A First Course in Complex Analysis by Matthias Beck, Gerald Marchesi, Dennis Pixton, and Lucas Sabalka Exer 3.42,43
Exer 3.42 multiple-valued: NO in general.
$$\arg(1+i)=\frac \pi 4 + 2k \pi$$ $$\arg(1-i)=\frac {-\pi} 4 - 2l \pi$$
Choose $k=1$,$l=17$ to arrive at a contradiction.

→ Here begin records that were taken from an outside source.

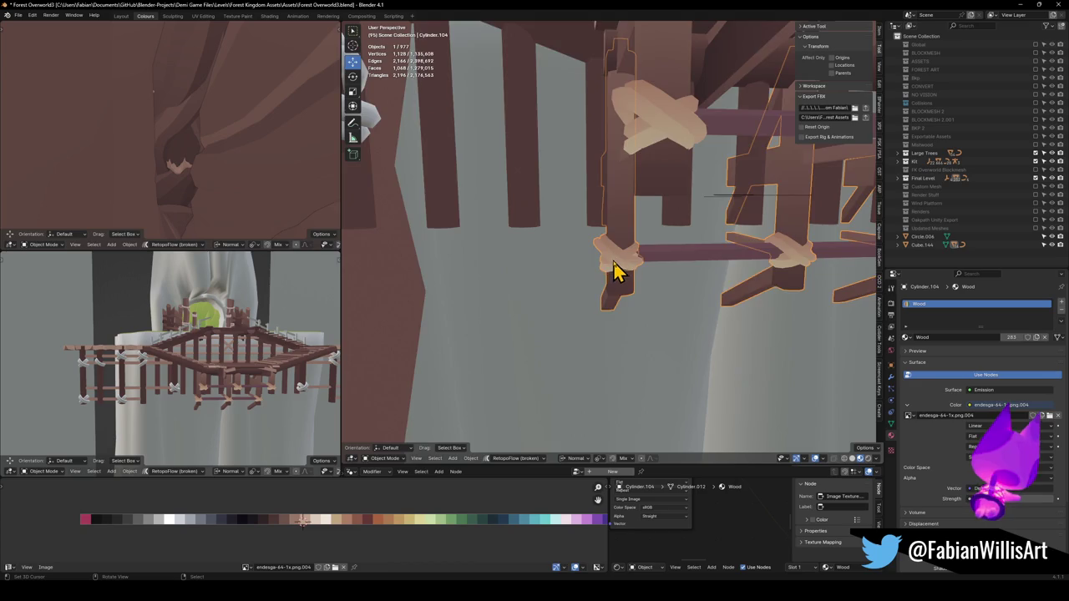
pyautogui.scroll(-3, 626, 261)
pyautogui.press('Tab')
pyautogui.press('Tab')
pyautogui.keyDown('shift'); pyautogui.click(635, 213); pyautogui.keyUp('shift')
pyautogui.press('Tab')
pyautogui.press('a')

Exer 3.42 principal: NO, but YES iff $z \notin \mathbb R_{< 0}$
Pf:
$$Arg(\overline{z}) = -Arg(z) \iff -Arg(z) \in (-\pi,\pi] \iff Arg(z) \in [-\pi,\pi]) \iff Arg(z) \in (-\pi,\pi) \iff z \notin \mathbb R_{< 0}$$
QED
Exer 3.43 multiple-valued: NO in general.
For $z = 0$, yes vacuously. For $z \ne 0$,
Observe that $\ln|z^2| = \ln(|z|^2) = 2\ln|z|$
$$\therefore, \ln(z^2) = 2\ln(z) \iff \arg(z^2) = 2\arg(z)$$
Consider
$$\arg(1+i)=\frac \pi 4 + 2k \pi$$ $$\arg(2i) = \frac \pi 2 + 4l \pi$$
Choose $k=1$,$l=17$ to arrive at a contradiction.
Exer 3.43 single-valued: NO, but YES iff $Arg(z) \in (-\frac \pi 2,\frac \pi 2]$.
Pf:
For $z = 0$, yes vacuously. For $z \ne 0$,
Observe that $Ln|z^2| = Ln(|z|^2) = 2Ln|z|$
$$\therefore, Ln(z^2) = 2Ln(z) \iff Arg(z^2) = 2Arg(z)$$
$$Arg(z^2) = 2Arg(z) \iff 2Arg(z) \in (-\pi,\pi] \iff Arg(z) \in (-\frac \pi 2,\frac \pi 2]$$
QED
- Where have I gone wrong for above solutions?
- Which are wrong? I believe they're all right, but I might have missed something (For $z=0$, I guess the relevant statements are vacuously true).
$$\arg(\overline{z}) \equiv -\arg(z) \mod 2 \pi \ \forall z \in \mathbb R_{<0}$$
$$Arg(\overline{z}) \equiv -Arg(z) \mod 2 \pi \ \forall z \in \mathbb R_{<0}$$
$$\arg(\overline{z}) \equiv -\arg(z) \mod 2 \pi \ \forall z \notin \mathbb R_{<0}$$
$$Arg(\overline{z}) \equiv -Arg(z) \mod 2 \pi \ \forall z \notin \mathbb R_{<0}$$
$$\arg(z^2) \equiv 2\arg(z) \mod 2 \pi \ \forall z \in \mathbb R_{<0}$$
$$Arg(z^2) \equiv 2Arg(z) \mod 2 \pi \ \forall z \in \mathbb R_{<0}$$
$$\arg(z^2) \equiv 2\arg(z) \mod 2 \pi \ \forall z \notin \mathbb R_{<0}$$
$$Arg(z^2) \equiv 2Arg(z) \mod 2 \pi \ \forall z \notin \mathbb R_{<0}$$
It seems 2.6 and 2.8 are right by Wiki. What about the others?
(Partial answer for 3.42 below, 3.43 can be worked out in a similar way.) The following assumes that $z \ne 0$ and $\arg(ab)=\arg(a)+\arg(b)$ was already established for the multi-valued $\arg$.
YES, in general, since $\arg(z\bar z) = \arg(z)+\arg(\bar z)$, but on the other hand $\arg(z \bar z) = \arg(|z|^2) = 0$ because $|z|^2$ is a positive real number, so $\,\arg(\bar z) = -\arg(z)\,$.
You don't get to choose $k,l$ here. The multi-valued $\arg$ equality holds if there exists any pair $k,l$ for which it holds, in this case $k=l=0$ for example.
It looks like this uses the (common) definition of the principal value of $\operatorname{Arg}$ where the range is $(-\pi,\pi]$. In that case the answer is YES, except if $\,\operatorname{Arg}(z)=\pi\,$ (why?).
If using the other (less common) definition for the principal value of $\operatorname{Arg}$ where the range is $[0,2 \pi)$ then the answer is of course NO, except if $\,\operatorname{Arg}(z)=0\,$ (why?).